Programs like e.g., f4transkript or the transcription function of MAXQDA offer a range of settings to easily handle different of the above mentioned aspects. Autotranscription programs can also be used, albeit only for the denaturalistic approach. However, the time saver effect is limited because training the program for voice recognition takes time, and transcription accuracy still has to be validated and corrected by hand.

For ethical reasons, the identity of the interviewee should be secured in the transcribed text by attributing a number, pseudonym or code to the interview (1). This should be done in a way that supports easy data management and file access. If member checking is planned, the transcriber should leave space in the transcript file for potential comments (1).


(1) Widodo, H.P. 2014. Methodological Considerations in Interview Data Transcription. International Journal of Innovation in English Language 3(1). 101-107.

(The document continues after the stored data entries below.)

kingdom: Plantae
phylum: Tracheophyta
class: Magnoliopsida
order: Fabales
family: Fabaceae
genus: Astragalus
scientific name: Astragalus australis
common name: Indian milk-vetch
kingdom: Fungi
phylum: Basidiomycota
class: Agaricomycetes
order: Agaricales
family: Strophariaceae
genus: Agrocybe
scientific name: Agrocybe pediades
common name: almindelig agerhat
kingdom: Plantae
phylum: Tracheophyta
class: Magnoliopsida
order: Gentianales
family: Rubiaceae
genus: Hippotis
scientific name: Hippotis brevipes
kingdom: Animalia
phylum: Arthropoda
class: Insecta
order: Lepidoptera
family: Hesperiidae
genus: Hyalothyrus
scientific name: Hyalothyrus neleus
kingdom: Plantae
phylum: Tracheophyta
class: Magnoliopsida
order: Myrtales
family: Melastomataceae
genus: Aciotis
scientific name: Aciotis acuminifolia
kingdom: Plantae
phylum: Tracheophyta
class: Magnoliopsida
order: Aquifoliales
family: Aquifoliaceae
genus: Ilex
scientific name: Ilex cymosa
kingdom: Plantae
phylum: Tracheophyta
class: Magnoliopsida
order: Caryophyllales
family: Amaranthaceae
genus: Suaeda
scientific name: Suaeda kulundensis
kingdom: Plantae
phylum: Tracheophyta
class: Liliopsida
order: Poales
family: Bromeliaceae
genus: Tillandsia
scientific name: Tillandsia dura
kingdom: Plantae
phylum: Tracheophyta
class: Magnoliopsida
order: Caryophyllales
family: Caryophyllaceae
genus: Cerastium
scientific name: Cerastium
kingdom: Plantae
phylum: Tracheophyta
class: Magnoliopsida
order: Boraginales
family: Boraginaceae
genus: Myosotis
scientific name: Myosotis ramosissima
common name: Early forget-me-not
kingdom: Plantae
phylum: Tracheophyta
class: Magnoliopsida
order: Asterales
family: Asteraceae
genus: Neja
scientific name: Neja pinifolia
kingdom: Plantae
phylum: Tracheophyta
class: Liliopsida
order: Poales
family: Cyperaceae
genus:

(2) Dresing, T., Pehl, T. 2015. Praxisbuch Interview, Transkription & Analyse. Anleitungen und Regelsysteme für qualitativ Forschende. 6th edition.

(3) Skakauskaite, A. 2012. Transparency in Transcribing: Making Visible Theoretical Bases Impacting Knowledge Construction from Open-Ended Interview Records. Forum Qualitative Social Research 13(1,14).

(4) Oliver, D.G. Serovich, J.M. Mason, T.L. 2005. Constraints and Opportunities with Interview Transcription: Towards Reflection in Qualitative Research. Social Forces 84(2). 1273-1289.

The author of this entry is Christopher Franz.